La travesía continuó hasta Via Mazzini 43, un punto de referencia para los amantes del buen helado italiano en Cantabria. La especialidad de la casa, sin lugar a dudas, es la avellana de Piamonte, un sabor intenso y auténtico que evoca la riqueza de los ingredientes de alta calidad y la tradición heladera.

Tendencias Consagradas: Turrón y el Auge del Pistacho

La ruta por las mejores heladerías de Santander desvela patrones claros en las preferencias de los santanderinos. En Flor y Nata, el sabor a turrón vuelve a imponerse, reafirmando su estatus de favorito atemporal. Es evidente que este clásico navideño tiene un lugar especial en el corazón de los amantes del helado cántabro durante todo el año.

Pero si hay un sabor que marca una tendencia imparable y se consolida como uno de los más buscados, ese es el pistacho. En La Polar, el protagonista absoluto es el pistacho natural y molido, con la particularidad de incorporar trozos del fruto seco, ofreciendo una textura inconfundible y una autenticidad en cada bocado que lo hace irresistible.
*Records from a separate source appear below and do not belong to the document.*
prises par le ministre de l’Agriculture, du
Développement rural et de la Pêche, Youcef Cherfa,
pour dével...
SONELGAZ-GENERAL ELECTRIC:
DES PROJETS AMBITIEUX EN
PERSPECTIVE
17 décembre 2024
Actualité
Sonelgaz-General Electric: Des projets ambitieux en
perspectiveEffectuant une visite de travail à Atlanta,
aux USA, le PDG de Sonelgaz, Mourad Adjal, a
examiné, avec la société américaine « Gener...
Para cerrar este dulce periplo por las delicias heladeras de Santander, en la calle Hernán Cortés, Helados Marena confirma la fiebre por este fruto seco con su propia y deliciosa versión del pistacho. En este caso, la propuesta es una cremosidad sin tropezones, demostrando la versatilidad de este ingrediente tan apreciado en el mundo del helado y su capacidad para adaptarse a diferentes estilos. Santander ofrece una vibrante escena heladera que invita a ser explorada, desde clásicos atemporales hasta innovadoras creaciones. Una ruta imprescindible para cualquier paladar exigente en el corazón de Cantabria.